Requirement: What lines of the material hold the string "review"? Pull each of them out.

Entries shown:

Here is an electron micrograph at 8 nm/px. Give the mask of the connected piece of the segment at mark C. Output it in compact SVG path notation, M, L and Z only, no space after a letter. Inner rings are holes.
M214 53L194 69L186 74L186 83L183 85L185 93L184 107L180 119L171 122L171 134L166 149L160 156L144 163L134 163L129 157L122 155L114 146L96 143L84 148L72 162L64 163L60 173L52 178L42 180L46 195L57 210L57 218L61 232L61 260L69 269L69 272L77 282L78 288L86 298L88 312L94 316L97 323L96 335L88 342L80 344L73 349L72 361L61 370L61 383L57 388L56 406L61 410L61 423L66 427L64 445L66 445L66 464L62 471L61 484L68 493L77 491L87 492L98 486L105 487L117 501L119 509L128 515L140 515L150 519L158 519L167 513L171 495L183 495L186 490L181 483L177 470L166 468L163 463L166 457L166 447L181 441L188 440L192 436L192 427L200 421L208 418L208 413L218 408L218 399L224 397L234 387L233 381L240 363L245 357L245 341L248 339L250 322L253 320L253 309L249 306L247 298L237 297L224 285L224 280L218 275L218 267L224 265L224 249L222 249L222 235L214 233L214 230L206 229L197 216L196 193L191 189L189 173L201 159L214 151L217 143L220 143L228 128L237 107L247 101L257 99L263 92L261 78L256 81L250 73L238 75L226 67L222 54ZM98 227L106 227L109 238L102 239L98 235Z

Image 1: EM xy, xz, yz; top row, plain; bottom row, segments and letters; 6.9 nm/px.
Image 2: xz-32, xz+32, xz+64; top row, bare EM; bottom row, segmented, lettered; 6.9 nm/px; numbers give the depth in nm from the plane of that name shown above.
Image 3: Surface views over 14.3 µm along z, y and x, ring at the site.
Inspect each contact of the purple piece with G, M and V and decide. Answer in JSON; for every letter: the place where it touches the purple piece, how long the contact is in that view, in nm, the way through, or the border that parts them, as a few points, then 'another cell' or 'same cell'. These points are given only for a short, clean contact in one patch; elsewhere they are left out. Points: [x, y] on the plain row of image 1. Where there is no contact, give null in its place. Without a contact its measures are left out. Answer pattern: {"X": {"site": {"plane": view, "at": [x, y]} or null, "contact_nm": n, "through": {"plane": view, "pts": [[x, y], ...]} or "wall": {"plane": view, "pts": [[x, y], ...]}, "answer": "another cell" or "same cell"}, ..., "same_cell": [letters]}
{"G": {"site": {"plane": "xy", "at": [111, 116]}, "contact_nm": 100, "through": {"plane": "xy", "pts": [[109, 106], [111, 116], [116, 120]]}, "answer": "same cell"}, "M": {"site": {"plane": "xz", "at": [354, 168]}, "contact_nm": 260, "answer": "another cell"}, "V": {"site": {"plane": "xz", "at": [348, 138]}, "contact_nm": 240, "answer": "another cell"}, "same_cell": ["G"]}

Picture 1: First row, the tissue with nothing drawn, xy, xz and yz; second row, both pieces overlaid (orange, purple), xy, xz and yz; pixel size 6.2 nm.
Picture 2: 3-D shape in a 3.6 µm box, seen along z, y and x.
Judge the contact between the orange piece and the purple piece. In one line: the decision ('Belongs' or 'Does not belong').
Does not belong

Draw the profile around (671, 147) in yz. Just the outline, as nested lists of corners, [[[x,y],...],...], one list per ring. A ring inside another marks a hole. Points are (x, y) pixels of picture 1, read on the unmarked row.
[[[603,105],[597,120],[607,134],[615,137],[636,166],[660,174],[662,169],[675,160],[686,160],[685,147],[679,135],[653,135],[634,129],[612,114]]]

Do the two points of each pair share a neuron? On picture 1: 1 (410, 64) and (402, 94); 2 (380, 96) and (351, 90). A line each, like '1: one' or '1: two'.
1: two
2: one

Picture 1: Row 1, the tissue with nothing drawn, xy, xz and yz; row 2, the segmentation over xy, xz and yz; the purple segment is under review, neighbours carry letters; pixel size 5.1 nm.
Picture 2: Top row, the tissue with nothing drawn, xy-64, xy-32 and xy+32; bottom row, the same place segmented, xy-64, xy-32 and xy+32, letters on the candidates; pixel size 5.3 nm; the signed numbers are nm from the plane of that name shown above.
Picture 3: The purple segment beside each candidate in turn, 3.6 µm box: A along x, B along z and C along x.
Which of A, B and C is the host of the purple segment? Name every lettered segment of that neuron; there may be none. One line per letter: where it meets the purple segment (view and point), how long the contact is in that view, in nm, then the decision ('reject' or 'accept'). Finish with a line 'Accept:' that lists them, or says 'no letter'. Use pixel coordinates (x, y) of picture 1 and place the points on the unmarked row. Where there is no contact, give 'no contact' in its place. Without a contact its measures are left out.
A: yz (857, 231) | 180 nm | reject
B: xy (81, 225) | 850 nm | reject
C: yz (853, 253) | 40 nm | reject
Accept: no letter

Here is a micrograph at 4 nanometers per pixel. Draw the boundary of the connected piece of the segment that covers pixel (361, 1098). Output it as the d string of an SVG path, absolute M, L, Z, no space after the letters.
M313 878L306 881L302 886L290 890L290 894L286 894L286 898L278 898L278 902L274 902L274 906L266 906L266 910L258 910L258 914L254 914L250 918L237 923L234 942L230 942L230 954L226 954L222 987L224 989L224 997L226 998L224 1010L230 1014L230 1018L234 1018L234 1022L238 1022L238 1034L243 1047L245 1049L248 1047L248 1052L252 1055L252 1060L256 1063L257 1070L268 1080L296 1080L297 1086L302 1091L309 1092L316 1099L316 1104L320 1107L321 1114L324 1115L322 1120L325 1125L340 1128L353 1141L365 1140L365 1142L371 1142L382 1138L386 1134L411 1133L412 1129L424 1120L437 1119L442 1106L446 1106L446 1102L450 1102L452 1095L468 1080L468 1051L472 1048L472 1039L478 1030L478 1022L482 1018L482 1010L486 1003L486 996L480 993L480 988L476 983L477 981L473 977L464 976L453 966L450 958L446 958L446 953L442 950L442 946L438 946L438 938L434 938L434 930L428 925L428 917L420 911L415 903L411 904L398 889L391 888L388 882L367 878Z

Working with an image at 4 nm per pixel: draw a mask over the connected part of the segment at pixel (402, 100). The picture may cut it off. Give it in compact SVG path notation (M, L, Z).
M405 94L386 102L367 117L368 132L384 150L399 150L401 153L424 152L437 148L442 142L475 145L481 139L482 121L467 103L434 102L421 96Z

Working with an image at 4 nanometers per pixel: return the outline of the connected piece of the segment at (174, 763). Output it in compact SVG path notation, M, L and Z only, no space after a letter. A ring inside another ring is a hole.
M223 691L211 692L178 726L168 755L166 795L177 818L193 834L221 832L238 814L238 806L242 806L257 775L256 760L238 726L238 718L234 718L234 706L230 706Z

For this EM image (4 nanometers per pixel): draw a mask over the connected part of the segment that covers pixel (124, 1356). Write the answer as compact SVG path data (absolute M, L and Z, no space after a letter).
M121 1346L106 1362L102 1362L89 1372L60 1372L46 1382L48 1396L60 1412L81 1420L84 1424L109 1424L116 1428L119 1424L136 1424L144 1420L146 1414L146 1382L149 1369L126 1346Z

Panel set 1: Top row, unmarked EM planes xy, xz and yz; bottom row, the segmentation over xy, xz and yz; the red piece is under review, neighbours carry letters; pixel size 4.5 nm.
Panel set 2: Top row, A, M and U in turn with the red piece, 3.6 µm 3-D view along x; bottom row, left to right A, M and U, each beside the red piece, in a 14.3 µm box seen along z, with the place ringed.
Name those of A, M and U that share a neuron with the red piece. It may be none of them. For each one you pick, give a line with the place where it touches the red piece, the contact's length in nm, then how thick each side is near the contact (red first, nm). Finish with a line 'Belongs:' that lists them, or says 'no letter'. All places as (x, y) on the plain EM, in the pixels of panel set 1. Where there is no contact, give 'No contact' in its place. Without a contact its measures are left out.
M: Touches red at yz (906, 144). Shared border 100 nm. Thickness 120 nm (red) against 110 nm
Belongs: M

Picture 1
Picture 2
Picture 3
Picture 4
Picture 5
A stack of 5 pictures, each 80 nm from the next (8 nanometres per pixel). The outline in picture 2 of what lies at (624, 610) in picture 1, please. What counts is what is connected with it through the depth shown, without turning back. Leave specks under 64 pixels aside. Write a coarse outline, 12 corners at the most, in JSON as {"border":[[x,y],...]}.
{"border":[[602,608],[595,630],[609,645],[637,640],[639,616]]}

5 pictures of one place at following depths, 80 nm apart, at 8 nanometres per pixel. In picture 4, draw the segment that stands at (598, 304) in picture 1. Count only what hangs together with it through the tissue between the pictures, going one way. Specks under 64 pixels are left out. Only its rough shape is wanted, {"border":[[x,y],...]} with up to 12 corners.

Solved exercise:
Picture 1: Row 1, the tissue with nothing drawn, xy, xz and yz; row 2, the segmentation over xy, xz and yz; the purple segment is under review, neighbours carry letters; pixel size 5.1 nm.
Panel set 1: Top row, unmarked EM planes xy, xz and yz; bottom row, the segmentation over xy, xz and yz; the red piece is under review, neighbours carry letters; pixel size 4.5 nm.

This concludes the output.